Labour activists deride charter plan

The fewer than 100 workers' representatives to be appointed to the 2,000-member National People's Assembly (NPA) cannot really call themselves true representatives, as only 3.5 per cent of Thailand's workforce is organised and only union leaders will be selected, a leading labour expert said yesterday.
"Even if all unions nationwide meet to elect their representatives, they still cannot call themselves [true] representatives, because only 300,000 or so of the workforce are organised out of the total workforce of 8.5 million," said Bundit Thanachaisethavut, a labour-rights researcher and director of the Arom Pongpangan Foundation.

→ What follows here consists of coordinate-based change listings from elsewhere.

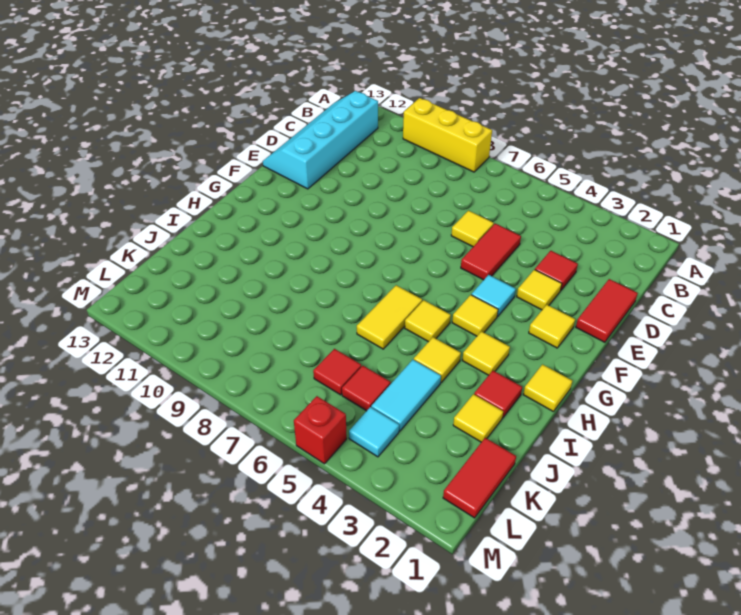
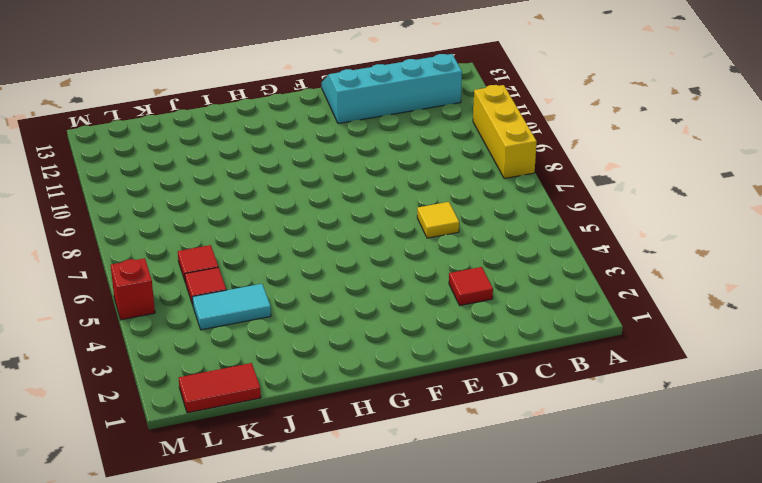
none -> red tile D1:E1 level 1
none -> red tile D5:E5 level 1
none -> yellow tile E3 level 1

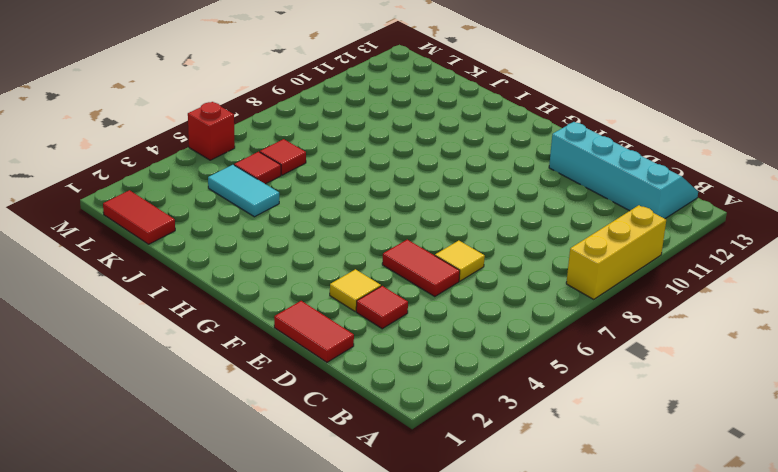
none -> yellow tile F2 level 1
none -> cyan tile F4 level 1
none -> yellow tile G4 level 1

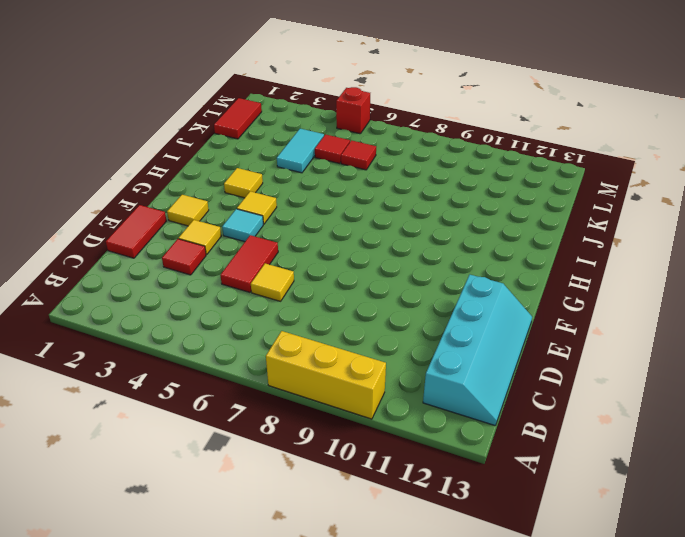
none -> yellow tile H1 level 1
none -> yellow tile H5 level 1
none -> yellow tile H6:I6 level 1

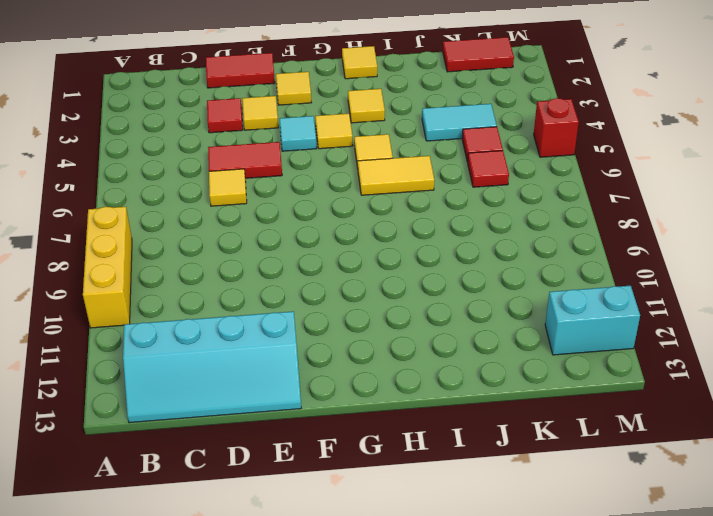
cyan brick L12:M12 level 1 -> none
none -> red tile I2 level 1
none -> yellow tile I4 level 1
none -> yellow tile J2 level 1

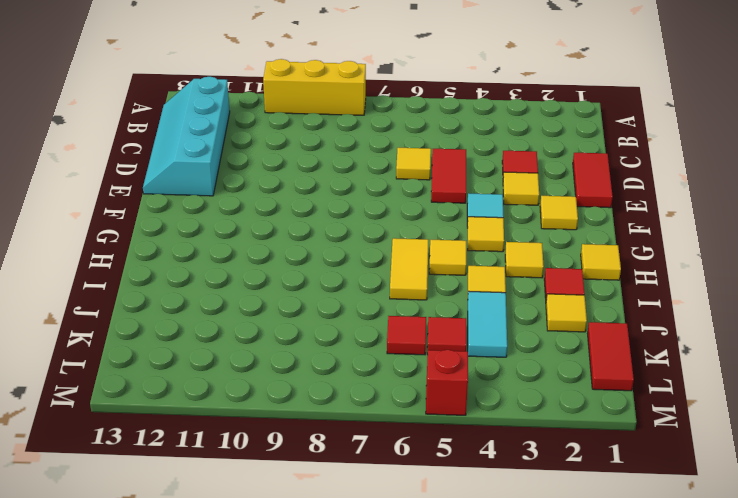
none -> cyan tile L4 level 1

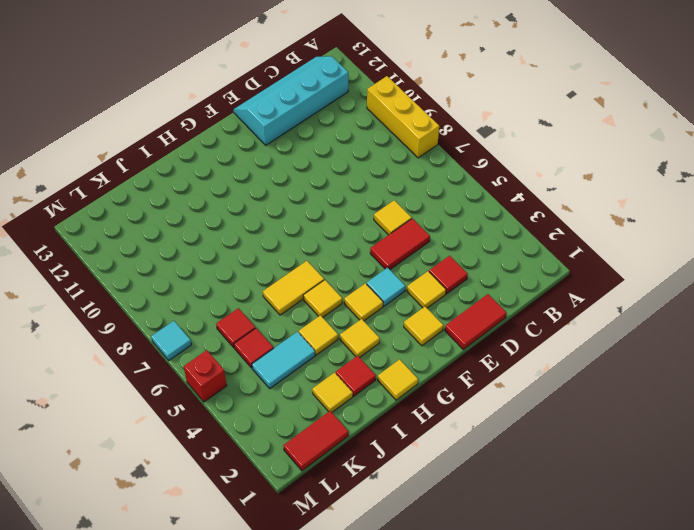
cyan tile M7 level 1 -> cyan tile L4 level 1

The NPA will be charged with selecting 200 of its members for the Constitution Drafting Assembly (CDA), from which the military Council for National Security (CNS) will choose the final 100. The CDA will then choose 25 people to form the Constitution Drafting Committee (CDC), to which the CNS will add another 10. "I personally think we should oppose this [junta-endorsed] constitution-drafting process, because it's a mere soap opera set up to legitimise a new constitution. What we should do is demand the restoration of the 1997 People's Constitution instead of wasting our time with this process," Bundit said. He admitted that his was a minority view in the organised labour movement, as 1,000 of the 1,600 labour unions are expected to attend the meeting called by the Labour Ministry tomorrow for the purpose of selecting workers' representatives for the NPA. Wilaiwan Sae Tia, the president of the Thai Labour Solidarity Committee, which led the labour movement against former premier Thaksin Shinawatra's rule before the military coup, shared Bundit's scepticism. "I think the old [1997] constitution is already fine. Minor alteration may be needed, but it should stand as a basis for the future charter," she said. Furthermore, she said, the process would certainly not be representative at the drafting stage, as that committee will only have 35 members, ten of them appointed by the junta. "Will any worker representative be remaining by then?" she wondered. Wilaiwan said she was not placing much hope in the junta-appointed Surayud Chulanont government, as there was no sign that the right to labour organisation and the right to strike would be respected. She said some labour-related issues would be discussed by the junta-appointed National Legislative Assembly (NLA), but there was only one labour representative in the body. Both Wilaiwan and Bundit said the right to strike was seriously undermined by martial law and the order forbidding political gatherings of five or more people. "Serious labour activities have been halted," said Bundit.